Friday, February 18, 2011

Down From Boston

“Boy, you killed that squirrel,” Jack Gacy stated matter-of-factly out as soon as we started driving again. “Yup,” I said, and we started laughing. Earlier, when we were passing through Culpeper, I’d swerved a little too late and knocked all hell out of some poor little critter. Gacy’s girlfriend got real upset though, couldn’t stand the thought of the thing being dead. Kept on asking about it, too. “Is he all right?” she kept saying with that Yankee accent of hers. Well, never have I seen a squirrel taste the bottom of a Firestone tire and live, but she seemed set on the thing being all right and I felt bad letting her down. Twyman’s Mill isn’t the easiest place to get to, especially when you're coming down from somewhere like Boston, and I wasn’t about to be the one to ruin her visit. I shut up and let Jack do the talking.
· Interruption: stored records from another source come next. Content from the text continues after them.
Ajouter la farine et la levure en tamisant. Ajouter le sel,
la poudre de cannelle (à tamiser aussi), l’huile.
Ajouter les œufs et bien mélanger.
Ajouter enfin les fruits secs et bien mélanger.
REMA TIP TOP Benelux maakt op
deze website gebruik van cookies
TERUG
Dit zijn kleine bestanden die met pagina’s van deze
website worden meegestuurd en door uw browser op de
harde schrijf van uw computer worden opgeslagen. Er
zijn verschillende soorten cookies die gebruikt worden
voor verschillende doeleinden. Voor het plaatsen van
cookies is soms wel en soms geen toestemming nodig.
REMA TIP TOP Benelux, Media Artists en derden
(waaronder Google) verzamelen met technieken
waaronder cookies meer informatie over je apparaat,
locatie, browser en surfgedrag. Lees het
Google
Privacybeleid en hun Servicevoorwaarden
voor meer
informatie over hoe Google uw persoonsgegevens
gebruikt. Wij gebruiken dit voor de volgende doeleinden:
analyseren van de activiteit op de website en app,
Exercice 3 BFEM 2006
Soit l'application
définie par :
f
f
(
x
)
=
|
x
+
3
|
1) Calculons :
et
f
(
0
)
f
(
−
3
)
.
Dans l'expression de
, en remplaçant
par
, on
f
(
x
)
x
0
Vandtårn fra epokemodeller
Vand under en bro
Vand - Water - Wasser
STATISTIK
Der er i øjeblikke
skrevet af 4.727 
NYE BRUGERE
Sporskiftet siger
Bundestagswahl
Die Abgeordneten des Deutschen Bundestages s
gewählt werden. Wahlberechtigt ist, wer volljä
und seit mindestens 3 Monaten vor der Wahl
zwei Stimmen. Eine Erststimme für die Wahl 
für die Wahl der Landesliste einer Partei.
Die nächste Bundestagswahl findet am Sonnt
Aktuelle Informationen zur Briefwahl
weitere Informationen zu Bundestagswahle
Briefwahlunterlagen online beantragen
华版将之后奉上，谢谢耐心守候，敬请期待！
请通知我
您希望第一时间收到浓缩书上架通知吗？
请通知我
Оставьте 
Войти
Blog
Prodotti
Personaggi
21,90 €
“Naw, honey, he missed it,” he’d said and put his arm around her. “Are you sure, dear?” she answered. “I could have sworn I felt a thump. Oh, that poor little creature, I feel terrible.”

“Yeah, I’m sure,” he’d said. “Just a hump in the road, that’s all. He got away.” I did my best to keep my face solemn as the grave. I was trying my best not to smile. Poor girl had probably never seen a thing killed before. Don’t imagine they done much hunting up in Massachusetts. “Ain’t that right, Jimbo?” All I could do was nod – I knew if I opened my mouth I'd start laughing.